START SELECTED PASSAGE

Shortly after 78-year old sailor Gordon Webb died on the operating table at Panorama Medi-Clinic (nose118), cardiac surgeon Dr JJ de Wet Lubbe tearfully told Gordon’s widow Jenifer that he had “nicked the mammary artery”. Jenifer Webb appointed medico-legal attorneys Millers to sue for damages, but the medical insurer, Medical Protection Society, would have none of it. MPS obtained an opinion from a South African surgeon, Dr RH Kingsley, contradicting Jenifer’s US expert, Dr Robert Frater, who thought there had indeed been negligence. When the autopsy report – written by state pathologist Dr Shabbir Wadee some two years after the event – also found no negligence, Jenifer’s bid to obtain damages foundered. In nose120 we published a furious response from Millers’ partner Robert Krautkrämer, disputing the claim of negligence, and castigating Jenifer for withholding the autopsy report from him. He also laid into noseweek for not highlighting that medical negligence cases are almost impossible to prove. Jenifer felt that Krautkrämer’s letter contained a number of errors: this is an abbreviated version of her response.
Mr Krautkrämer complains that the noseweek article about my consultations with Millers Incorporated, concerning my intention to seek compensation after the accidental death of my late husband, Gordon Webb, while undergoing heart surgery, “creates unwarranted and false suspicions of covert and sinister conduct between doctors and lawyers”. If Mr Krautkrämer wishes to dispel this belief, why does he produce blatantly incorrect statements about my role in providing Millers with a copy of the controversial autopsy report?

END SELECTED PASSAGE
START DATA SUPPLIED

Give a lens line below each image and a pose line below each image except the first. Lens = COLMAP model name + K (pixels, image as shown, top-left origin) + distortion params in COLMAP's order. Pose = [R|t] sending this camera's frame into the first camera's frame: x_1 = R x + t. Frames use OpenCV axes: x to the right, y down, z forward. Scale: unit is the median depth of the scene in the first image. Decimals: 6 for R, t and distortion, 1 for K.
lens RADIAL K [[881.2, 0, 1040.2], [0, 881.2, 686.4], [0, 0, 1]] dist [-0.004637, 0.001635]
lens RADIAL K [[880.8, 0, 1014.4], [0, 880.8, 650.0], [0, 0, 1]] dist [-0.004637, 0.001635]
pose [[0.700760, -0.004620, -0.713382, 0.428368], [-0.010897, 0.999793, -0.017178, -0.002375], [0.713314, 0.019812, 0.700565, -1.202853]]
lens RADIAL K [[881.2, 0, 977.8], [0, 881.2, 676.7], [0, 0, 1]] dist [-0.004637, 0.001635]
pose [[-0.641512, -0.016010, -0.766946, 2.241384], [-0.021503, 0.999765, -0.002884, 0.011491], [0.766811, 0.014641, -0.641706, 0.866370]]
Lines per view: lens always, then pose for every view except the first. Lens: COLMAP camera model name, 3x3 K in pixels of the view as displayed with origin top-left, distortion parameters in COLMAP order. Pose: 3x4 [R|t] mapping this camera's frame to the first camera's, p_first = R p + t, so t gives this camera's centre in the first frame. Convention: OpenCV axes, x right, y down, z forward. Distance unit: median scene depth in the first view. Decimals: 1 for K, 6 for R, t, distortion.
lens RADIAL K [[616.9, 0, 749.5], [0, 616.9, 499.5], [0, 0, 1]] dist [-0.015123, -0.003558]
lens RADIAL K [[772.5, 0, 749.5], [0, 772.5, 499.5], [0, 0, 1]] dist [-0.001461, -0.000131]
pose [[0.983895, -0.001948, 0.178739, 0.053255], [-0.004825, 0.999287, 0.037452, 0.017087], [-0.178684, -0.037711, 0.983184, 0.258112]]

END DATA SUPPLIED

WORK ORDER 1: Repeat word for word the stretch of the passage on Gordon Webb's death from "Mr Krautkrämer complains" through "controversial autopsy report?".
WORK ORDER 2: Carry on the passage on Gordon Webb's death, starting after its last sentence.

FINAL ANSWER 1:
Mr Krautkrämer complains that the noseweek article about my consultations with Millers Incorporated, concerning my intention to seek compensation after the accidental death of my late husband, Gordon Webb, while undergoing heart surgery, “creates unwarranted and false suspicions of covert and sinister conduct between doctors and lawyers”. If Mr Krautkrämer wishes to dispel this belief, why does he produce blatantly incorrect statements about my role in providing Millers with a copy of the controversial autopsy report?

FINAL ANSWER 2:
He is obviously very agitated about this case, and is going to great lengths to make me appear responsible for the fact that Millers made no effort to obtain this report during the two years that I consulted them. In view of Mr Krautkrämer’s assertions about my actions, the true sequence of events needs to be recorded.
- In March 2008 I decided to get a second opinion on the case as no progress was being made by Millers. I consulted Dr Klatzow and gave him a copy of the autopsy report, which I had personally requested from the Senior Public Prosecutor, after being informed by the Parow police that it had been received by them in January. My copy was posted to me in February 2008. Let me make it clear that I had made every effort to get a copy of the report from Professor Shabbir Wadee who had performed the autopsy, but despite making many phone requests, and a personal visit to him in September 2007, it was not forthcoming. I emphasise that I was the only person involved in this case who made any effort to get the autopsy report from Professor Wadee, and it took over two years to be delivered.
- On 30 May 2008, I received correspondence from Millers informing me that Mr Van den Heever had left the firm and that Mr Krautkrämer was taking over my case. Early in June 2008 Mr Krautkrämer telephoned to introduce himself. I was very forthright about my dissatisfaction with Millers’s handling of my case.
- Dr Klatzow felt that it would be worthwhile for me to meet Krautkrämer, so we met at Millers offices on 13 August 2008. At this point I told him that, after over two years of effort on my part, I had received a copy of the autopsy report. He asked me to let him have a copy. I forgot to fax it to him, and was reminded by his assistant the following week: I faxed the copy on 20 August. In the intervening few days he had drafted his letter to MacRoberts, on his own initiative, and sent me a copy for approval. I really felt encouraged that at last some positive effort was being made to take my claim forward. However, after receipt of the autopsy his whole attitude changed, and he accused me of “withholding the autopsy report and, despite knowing the contents, instructing him to send the letter to MacRoberts”. I thought I was consulting Millers for their leadership and expertise in handling this case, not instructing them on how to do their business.
Mr Krautkrämer is correct: it is very difficult to get compensation for medical errors. Despite the fact that he has confused certain facts of the case, I would like to appeal to him to consider assisting, through the medium of noseweek, in a critical examination of the current “closed shop protectionism” which has existed in the medical world for many decades.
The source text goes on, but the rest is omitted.